A report released by the US Energy Information Administration (EIA) on Monday, October 9, identified Singapore as one of several ports involved in the export and sale of Iranian petroleum products. The report also pointed to other Asian ports, including those in Malaysia, Taiwan, Thailand, South Korea, and China.
The Report on Iranian Petroleum and Petroleum Product Exports named various companies and vessels linked to the trade of Iranian oil. These include Vitol, East Asia General Trading, ENOC, Max Energy, MRPL, Naftiran Intertrade Company Limited, and Voliton.
According to the findings, Iran earned between USD 53 billion and USD 54 billion from its petroleum exports in 2022 and 2023. This marks a significant rise compared to USD 37 billion in 2021 and USD 16 billion in 2020.
The report was prepared by the EIA to comply with the Stop Harbouring Iranian Petroleum Act (SHIP Act), which was enacted on April 24, 2024. The SHIP Act mandates the EIA to submit a report on Iran’s growing petroleum exports within 120 days of the act’s enactment and annually thereafter to relevant US congressional committees.
The SHIP Act outlines 11 specific elements that must be included in the report.
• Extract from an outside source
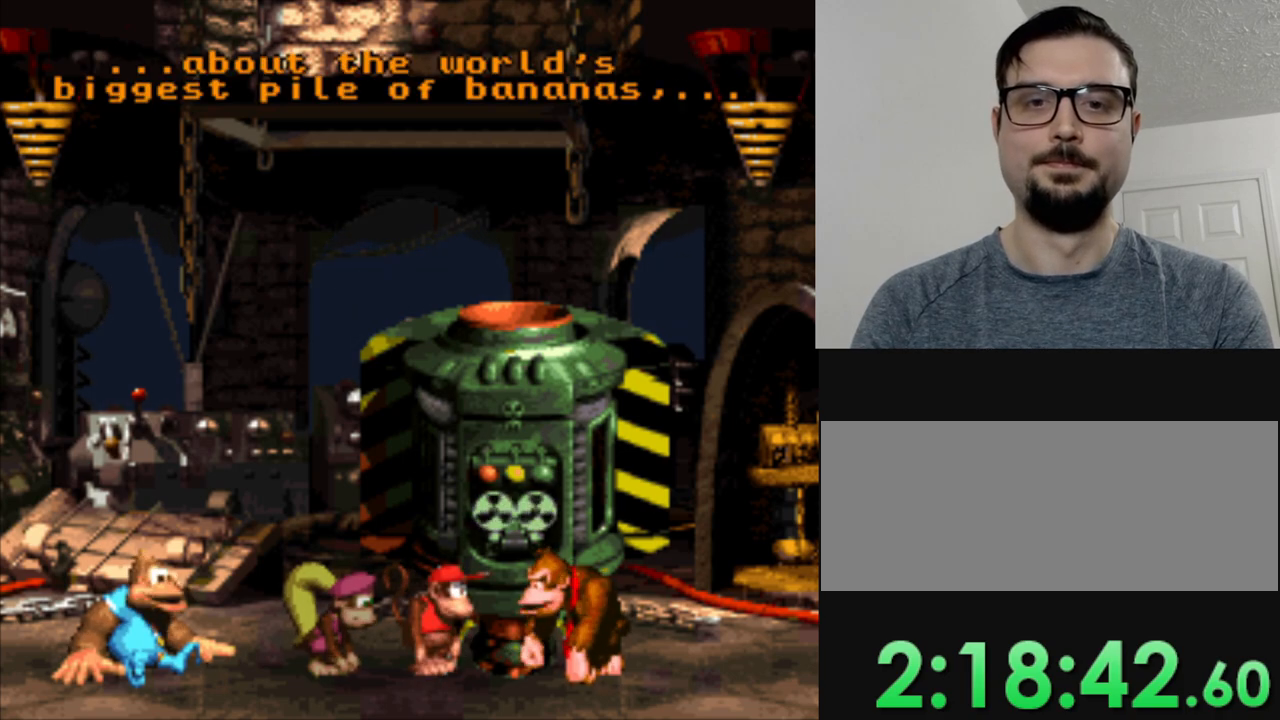
{"buttons": [], "events": [[16, "B", "down"], [150, "B", "up"], [300, "B", "down"], [417, "B", "up"]]}
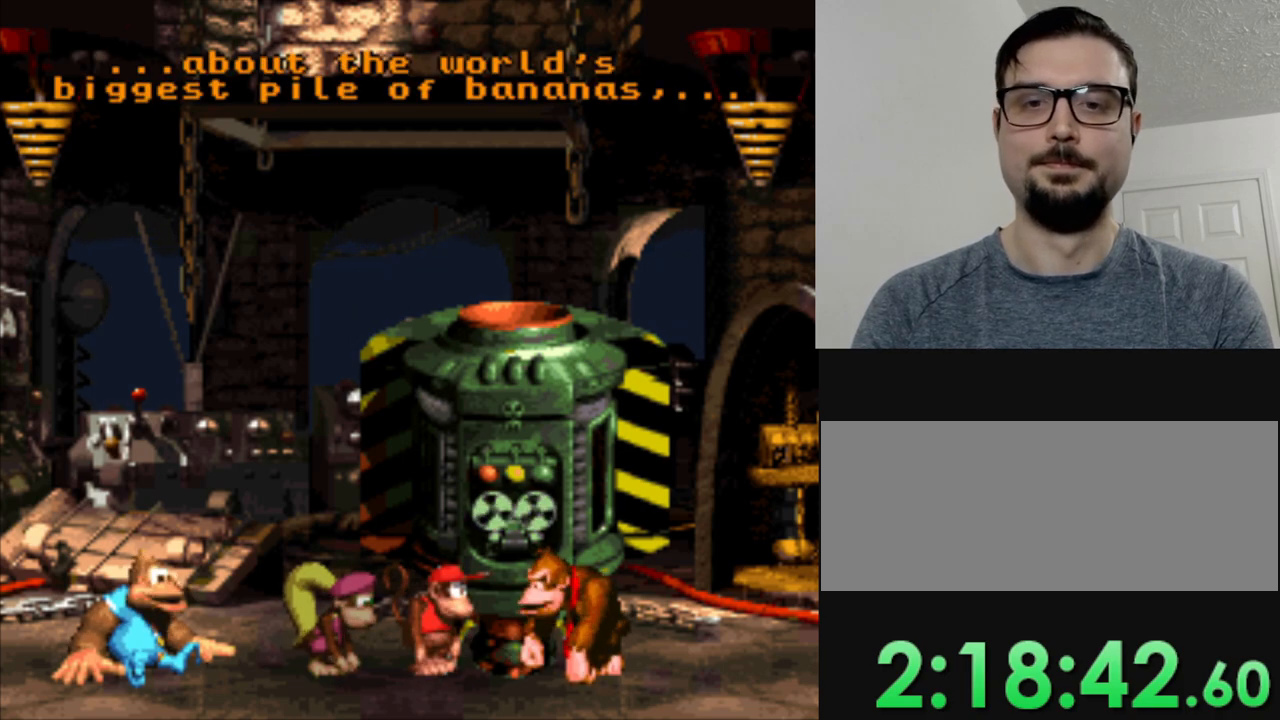
{"buttons": [], "events": [[50, "B", "down"], [150, "B", "up"], [317, "B", "down"], [417, "B", "up"]]}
These include details on Iran’s petroleum exports, labelling practices for these products, and the companies, vessels, and ports involved in the trade.
However, the EIA noted that due to challenges with data transparency and availability, much of the information presented in the report is based on estimates rather than concrete data.
In November 2018, the US reinstated all sanctions that had been lifted under the 2015 Iran nuclear agreement. After a temporary waiver expired in May 2019, Iran faced full sanctions on its oil exports.